■ Document excerpt:
►

After the Lightning and the TB Buc won their championships, Tampa did a 4th of July boat parade on the Hillsborough River, as a different new event. Boat parades have become a “thing” only recently, but unless you have a personal boat, participation and viewing isn’t ideal.
The Temple Terrace 4th of July parade is super casual, family friendly, safe and fun. Parking is coordinated well and there are many parade elements from clubs and groups in Temple Terrace, and the usual politicians in convertible, waving and asking for your vote. It is just before many political primaries after all.
Early colonists celebrated “Independence Day” during the summer of 1776 by putting on mock funerals for King George III of England, symbolizing the death of the British rule in America.
The first annual commemoration of Independence Day happened on July 4, 1777, in Philadelphia….. but no parade(s) Bristol, Rhode Island is generally considered the FIRST of 4th of July celebration and parade [it was officially known as the Military, Civic and Firemen's Parade, founded in 1785. New Haven, Conn traces its July Fourth festivities back to 1788.
Did you know there is a “debate” about Independence Day? John Adams, one of the guys who signed the declaration, always contended that the “real day” was July 2nd.
If you paid attention in civics class…. [ You did pay attention in Jr High, right?] On July 2, 1776, the Continental Congress voted in favor of declaring independence from Great Britain. The Declaration of Independence was written and re-written with many changes and amendments in the weeks prior to its final version we all know. It was “officially” adopted two days AFTER the signing, marked by the ringing of the Liberty Bell at Independence Hall in Philadelphia. So we actually celebrate the day it was officially adopted, not the day the first signatures were attached … and by the way, because of travel limitations in those day, most of the famous signatures were not added in final form, until sometime into August that year. Exactly who was “tardy-to the party” and signed “last” is debated.
All during his life time, John Adams believed that July 2, not July 4, would be the date remembered by history.
He is quoted, in a letter home to his wife, written on July 3rd, saying, “The Second Day of July 1776, will be the most memorable Epocha, in the History of America. I am apt to believe that it will be celebrated, by succeeding Generations, as the great anniversary Festival.” Annoyed that Independence Day wasn’t celebrated on July 2, Adams reportedly turned down invitations to any events or celebrations that occurred on any July 4, through the end of his life.
Even thou, we celebrate the “wrong” day in His opinion, the Tampa area / Tempe Terrace 4th of july parade looks much like he envisioned it would across the history of the new Republic. Adams, who called for people to “celebrate the day with Pomp and Parade, with Shews, Games, Sports, Guns, Bells, Bonfires and Illuminations from one End of this Continent to the other from this Time forward forever more.”
The 4th of July was celebrated annually throughout the 1790s and 1800s, and in 1870, Congress declared the day a federal holiday. It wasn’t until 1941 that the date became a paid federal holiday for federal employees. The banks and post office hopped on the “day-off” bandwagon and now so do many business, except car dealers, furniture stores and retailers who see a sales opportunity. LOL
The Temple Terrace Area Republican Club has participated in the Temple Terrace 4th of July parade for many years. We invite you to visit our city and participate. You may not know, but Temple Terrace is it’s own city, chartered in Hillsborough County and not just an urban sprawl or neighborhood of Tampa.
Do you know WHY the city is named Temple Terrace?
The name came from early Florida citrus groves, when a cross between the mandarin orange [tangerine] and the common sweet orange was created and named after Florida-born William Chase Temple, the first president of the Florida Citrus Exchange.

◄

■ Request 1:
According to the Fourth of July article, why did John Adams turn down invitations to July 4 events for the rest of his life? Answer in one to three sentences.
■ Request 2:
In the Fourth of July article, in what year did Congress declare the 4th of July a federal holiday?
The rows that follow have no connection to the Fourth of July article.

■ Supplied data:
►

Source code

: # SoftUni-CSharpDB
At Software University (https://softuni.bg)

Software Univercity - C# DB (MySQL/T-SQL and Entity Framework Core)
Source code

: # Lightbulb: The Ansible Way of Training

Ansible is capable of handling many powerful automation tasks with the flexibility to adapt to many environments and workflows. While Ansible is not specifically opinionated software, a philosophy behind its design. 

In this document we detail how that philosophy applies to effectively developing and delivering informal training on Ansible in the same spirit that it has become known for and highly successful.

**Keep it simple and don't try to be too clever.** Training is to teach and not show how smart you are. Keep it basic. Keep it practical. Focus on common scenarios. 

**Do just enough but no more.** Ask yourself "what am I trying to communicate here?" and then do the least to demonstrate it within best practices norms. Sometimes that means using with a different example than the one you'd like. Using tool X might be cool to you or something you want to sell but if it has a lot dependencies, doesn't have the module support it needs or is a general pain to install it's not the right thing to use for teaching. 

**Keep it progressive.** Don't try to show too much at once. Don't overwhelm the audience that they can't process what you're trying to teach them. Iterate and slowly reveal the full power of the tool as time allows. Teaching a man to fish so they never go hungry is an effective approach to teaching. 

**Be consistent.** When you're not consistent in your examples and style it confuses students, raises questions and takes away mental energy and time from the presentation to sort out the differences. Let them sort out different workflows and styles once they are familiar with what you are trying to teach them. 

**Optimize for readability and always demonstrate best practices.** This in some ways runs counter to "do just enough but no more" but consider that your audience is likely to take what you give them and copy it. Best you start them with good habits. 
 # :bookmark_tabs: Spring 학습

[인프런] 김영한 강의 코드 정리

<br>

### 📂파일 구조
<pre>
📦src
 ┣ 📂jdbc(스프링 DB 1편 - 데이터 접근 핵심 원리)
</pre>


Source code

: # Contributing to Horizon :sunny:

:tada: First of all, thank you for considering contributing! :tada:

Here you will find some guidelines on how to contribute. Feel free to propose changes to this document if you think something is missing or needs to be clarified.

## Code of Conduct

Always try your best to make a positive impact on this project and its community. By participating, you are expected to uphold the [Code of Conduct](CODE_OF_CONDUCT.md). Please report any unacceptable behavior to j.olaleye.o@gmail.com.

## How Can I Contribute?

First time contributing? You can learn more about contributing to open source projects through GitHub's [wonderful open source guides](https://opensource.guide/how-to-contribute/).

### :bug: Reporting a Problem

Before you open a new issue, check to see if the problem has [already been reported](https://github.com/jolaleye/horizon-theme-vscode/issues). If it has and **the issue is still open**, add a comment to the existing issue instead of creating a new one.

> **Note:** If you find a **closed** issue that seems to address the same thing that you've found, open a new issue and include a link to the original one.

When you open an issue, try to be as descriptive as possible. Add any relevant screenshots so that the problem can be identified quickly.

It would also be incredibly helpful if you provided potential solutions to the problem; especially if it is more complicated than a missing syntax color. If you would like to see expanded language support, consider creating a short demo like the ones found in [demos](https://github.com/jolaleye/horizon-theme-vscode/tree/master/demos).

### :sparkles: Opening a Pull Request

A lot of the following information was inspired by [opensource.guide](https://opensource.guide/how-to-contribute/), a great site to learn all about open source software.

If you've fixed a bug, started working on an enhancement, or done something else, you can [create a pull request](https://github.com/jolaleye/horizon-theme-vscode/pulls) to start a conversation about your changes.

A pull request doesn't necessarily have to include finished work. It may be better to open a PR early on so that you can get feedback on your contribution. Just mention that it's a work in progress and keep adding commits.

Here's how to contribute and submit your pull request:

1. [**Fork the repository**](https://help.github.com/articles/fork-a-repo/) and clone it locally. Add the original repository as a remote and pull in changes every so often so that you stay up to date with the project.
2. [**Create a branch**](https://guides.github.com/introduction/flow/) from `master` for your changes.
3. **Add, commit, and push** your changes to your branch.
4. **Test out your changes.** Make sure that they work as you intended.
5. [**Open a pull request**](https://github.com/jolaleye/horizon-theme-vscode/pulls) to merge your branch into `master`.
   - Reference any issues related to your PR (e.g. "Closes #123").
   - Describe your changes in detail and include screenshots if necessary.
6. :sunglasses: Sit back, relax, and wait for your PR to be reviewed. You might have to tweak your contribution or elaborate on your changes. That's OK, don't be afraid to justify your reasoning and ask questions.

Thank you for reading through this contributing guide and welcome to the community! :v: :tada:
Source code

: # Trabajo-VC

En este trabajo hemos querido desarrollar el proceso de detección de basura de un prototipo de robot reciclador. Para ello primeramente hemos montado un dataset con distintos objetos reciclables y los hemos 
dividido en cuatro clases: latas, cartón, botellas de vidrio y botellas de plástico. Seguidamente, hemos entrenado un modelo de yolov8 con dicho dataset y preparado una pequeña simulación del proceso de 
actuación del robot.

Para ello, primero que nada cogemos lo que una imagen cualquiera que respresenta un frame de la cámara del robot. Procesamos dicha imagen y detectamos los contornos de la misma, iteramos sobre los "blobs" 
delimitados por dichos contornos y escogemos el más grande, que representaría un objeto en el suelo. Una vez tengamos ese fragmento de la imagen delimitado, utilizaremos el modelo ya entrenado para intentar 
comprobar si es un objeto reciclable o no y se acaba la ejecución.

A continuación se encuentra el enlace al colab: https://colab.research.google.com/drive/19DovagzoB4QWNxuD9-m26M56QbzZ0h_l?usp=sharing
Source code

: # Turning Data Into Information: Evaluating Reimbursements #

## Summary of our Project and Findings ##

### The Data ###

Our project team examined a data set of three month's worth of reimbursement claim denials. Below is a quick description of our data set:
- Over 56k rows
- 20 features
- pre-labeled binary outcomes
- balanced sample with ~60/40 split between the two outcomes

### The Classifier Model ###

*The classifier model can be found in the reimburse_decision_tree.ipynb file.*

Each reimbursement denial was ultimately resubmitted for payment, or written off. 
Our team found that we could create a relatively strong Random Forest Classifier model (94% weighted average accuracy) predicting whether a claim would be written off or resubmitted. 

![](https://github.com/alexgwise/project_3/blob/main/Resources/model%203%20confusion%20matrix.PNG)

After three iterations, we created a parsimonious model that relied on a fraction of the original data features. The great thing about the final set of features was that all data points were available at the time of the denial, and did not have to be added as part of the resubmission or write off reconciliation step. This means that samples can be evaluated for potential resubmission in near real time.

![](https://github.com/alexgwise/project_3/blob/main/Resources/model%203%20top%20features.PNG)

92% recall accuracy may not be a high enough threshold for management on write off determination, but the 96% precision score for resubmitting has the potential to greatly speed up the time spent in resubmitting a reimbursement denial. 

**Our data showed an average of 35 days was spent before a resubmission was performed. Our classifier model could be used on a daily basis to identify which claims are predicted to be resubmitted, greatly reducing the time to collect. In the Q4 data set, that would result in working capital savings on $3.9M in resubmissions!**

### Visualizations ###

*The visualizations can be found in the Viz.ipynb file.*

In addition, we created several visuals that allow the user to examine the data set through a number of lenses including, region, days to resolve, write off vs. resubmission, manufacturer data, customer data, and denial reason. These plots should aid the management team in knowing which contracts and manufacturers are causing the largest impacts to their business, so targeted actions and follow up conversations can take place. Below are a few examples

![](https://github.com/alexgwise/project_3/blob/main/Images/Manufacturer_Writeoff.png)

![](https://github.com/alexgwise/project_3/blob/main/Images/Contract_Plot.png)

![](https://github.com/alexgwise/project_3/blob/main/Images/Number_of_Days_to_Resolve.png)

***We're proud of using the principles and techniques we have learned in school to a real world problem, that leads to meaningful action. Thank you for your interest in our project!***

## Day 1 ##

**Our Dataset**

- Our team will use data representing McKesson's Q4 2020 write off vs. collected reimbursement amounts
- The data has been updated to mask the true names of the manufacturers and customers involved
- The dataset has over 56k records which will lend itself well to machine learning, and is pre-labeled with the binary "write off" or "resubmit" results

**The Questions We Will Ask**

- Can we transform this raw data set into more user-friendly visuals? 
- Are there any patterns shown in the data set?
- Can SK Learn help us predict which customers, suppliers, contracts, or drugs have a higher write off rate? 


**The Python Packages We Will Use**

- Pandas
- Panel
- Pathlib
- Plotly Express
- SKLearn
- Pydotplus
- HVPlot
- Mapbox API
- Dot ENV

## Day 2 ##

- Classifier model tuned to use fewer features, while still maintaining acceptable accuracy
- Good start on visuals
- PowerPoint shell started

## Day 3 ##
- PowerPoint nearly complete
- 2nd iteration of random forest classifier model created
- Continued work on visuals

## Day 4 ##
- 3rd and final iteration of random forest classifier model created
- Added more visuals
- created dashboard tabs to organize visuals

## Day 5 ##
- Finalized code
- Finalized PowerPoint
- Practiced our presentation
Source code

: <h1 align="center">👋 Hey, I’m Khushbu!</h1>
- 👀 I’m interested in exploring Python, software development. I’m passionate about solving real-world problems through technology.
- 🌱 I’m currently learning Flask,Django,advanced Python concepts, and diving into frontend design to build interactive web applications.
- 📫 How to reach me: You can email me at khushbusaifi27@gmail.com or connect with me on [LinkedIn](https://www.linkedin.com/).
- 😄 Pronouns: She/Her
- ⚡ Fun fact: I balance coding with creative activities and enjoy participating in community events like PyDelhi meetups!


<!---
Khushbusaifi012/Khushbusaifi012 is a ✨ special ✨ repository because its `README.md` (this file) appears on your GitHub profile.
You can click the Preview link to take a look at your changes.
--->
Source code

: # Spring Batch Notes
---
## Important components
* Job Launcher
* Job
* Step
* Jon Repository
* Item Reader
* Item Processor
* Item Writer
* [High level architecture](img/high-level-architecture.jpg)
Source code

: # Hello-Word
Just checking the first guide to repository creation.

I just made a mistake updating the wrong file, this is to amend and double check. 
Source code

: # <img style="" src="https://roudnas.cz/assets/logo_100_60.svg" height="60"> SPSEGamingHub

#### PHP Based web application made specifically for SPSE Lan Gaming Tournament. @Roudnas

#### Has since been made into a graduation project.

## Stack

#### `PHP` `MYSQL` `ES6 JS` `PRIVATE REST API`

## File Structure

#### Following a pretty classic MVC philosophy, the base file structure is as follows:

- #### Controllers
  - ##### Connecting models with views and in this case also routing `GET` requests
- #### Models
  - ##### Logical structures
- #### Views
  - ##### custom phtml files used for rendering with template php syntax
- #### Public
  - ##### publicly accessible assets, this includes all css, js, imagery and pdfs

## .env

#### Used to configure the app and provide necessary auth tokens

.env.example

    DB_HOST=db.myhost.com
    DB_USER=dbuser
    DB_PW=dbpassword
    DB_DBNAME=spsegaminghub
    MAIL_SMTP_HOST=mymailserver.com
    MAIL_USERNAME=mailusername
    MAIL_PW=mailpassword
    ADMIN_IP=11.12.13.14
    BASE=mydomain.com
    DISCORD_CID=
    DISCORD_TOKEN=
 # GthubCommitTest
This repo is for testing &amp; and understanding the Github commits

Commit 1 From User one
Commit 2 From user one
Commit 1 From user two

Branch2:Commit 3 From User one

◄

■ Exercise solution 1:
Adams was annoyed that Independence Day was not celebrated on July 2. He believed July 2, 1776, the day the Continental Congress voted in favor of declaring independence, was the "real day."

■ Exercise solution 2:
1870